Je viens de terminer “L’art d’être coach”, entre sueur froide et excitation …
Bien cordialement.
Loïc Kerisit
j’utilise beaucoup le photolangage. La photo joue le rôle de médiateur et surtout elle permet une parfaite extériorisation du problème. Plus que le dessin qui met souvent la personne en difficulté, comme le dit bien Sandrine…
D’après la description que tu en fait je dois avoir le même jeu que le tiens! 🙂
En tous cas, merci !
Lysiane
Cher Pierre,
Où le coaching rejoint l’art …
Réflexion qui ne t’étonnera pas et que j’amène ici en raison d’une lecture d’un article de Peggy Sax. Elle cite Lynn Hoffman citant Tom Andersen disant qu’il en avait assez de parler de thérapies car il aimerait mieux parler d’art humain, “l’art de participer à l’établissement de connivences sociales avec les autres” (“the art to participate in social bonds with others”).
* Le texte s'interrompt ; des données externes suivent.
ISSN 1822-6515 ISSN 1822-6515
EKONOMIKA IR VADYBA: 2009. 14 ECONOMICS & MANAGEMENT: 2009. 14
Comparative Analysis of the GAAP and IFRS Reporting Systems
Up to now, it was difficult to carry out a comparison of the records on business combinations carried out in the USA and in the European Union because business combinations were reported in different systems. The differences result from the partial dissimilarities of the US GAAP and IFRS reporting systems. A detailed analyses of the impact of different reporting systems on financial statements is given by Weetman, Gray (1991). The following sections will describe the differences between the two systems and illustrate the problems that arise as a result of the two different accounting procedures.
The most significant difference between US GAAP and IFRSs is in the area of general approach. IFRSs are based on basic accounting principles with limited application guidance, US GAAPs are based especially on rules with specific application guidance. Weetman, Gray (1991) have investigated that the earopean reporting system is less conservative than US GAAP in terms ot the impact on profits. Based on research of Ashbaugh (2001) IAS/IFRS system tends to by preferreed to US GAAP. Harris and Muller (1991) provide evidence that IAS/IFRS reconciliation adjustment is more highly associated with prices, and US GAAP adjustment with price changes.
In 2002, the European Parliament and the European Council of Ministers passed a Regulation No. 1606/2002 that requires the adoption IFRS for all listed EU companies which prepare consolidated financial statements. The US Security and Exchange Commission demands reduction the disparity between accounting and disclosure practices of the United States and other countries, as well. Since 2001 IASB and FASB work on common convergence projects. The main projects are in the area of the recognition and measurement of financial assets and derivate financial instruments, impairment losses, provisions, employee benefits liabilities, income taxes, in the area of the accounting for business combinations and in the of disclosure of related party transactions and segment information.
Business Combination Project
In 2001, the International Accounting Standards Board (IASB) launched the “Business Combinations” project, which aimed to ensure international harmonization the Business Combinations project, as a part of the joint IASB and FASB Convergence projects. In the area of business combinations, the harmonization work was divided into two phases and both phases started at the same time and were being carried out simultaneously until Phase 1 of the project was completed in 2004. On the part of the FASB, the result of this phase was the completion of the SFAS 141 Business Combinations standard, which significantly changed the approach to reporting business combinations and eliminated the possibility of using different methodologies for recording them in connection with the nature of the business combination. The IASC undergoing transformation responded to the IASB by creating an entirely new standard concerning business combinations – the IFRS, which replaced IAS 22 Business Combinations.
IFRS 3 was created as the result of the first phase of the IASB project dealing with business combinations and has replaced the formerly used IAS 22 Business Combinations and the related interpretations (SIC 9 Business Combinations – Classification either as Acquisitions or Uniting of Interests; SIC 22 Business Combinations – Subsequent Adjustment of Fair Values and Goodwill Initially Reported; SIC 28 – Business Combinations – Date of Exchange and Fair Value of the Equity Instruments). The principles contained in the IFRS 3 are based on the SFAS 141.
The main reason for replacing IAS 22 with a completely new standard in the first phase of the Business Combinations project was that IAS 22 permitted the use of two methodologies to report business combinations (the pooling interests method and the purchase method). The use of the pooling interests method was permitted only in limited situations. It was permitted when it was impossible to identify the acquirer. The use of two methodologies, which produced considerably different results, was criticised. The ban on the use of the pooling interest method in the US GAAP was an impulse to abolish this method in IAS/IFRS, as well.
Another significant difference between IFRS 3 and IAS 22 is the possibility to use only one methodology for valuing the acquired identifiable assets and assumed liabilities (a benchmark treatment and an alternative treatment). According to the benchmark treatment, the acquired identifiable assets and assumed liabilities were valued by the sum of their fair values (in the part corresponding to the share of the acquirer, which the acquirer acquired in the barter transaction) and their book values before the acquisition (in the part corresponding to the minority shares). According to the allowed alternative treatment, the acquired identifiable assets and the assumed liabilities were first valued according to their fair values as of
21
Le temps est-il venu pour toi de réactualiser ce qui était ta pensée pré-narrative, histoire de ne pas jeter le bébé avec l’eau du bain ?
Bravo l’artiste !
Pierre Nassif
Merci Pierre de cette belle suggestion.
Je vais essayer car il me semble que cela permettrait aux personnes qui ont une “lourde histoire d’incapacité ” avec le dessin de se sentir mieux représentées. Plus valorisées par une image plus esthétique que celle qu’elles se sentent capables de produire par elle mêmes.
J’imagine même qu’on pourrait proposer les deux…Comme ça, pas de frustration pour les créatifs qui n’ont pas envie d’être représentés par une image qu’ils n’ont pas créée…
Merci de ces partages inspirants.
Bonjour Pierre,
J’aime beaucoup ton article.
J’ai pu vérifier la subtilité et l’énormité du champ des possibles du photolangage et je l’adore.
Merci pour la narration de ton expérience.
Merci aussi pour la qualité des articles de Errances Narratives. Ils m’inspirent souvent.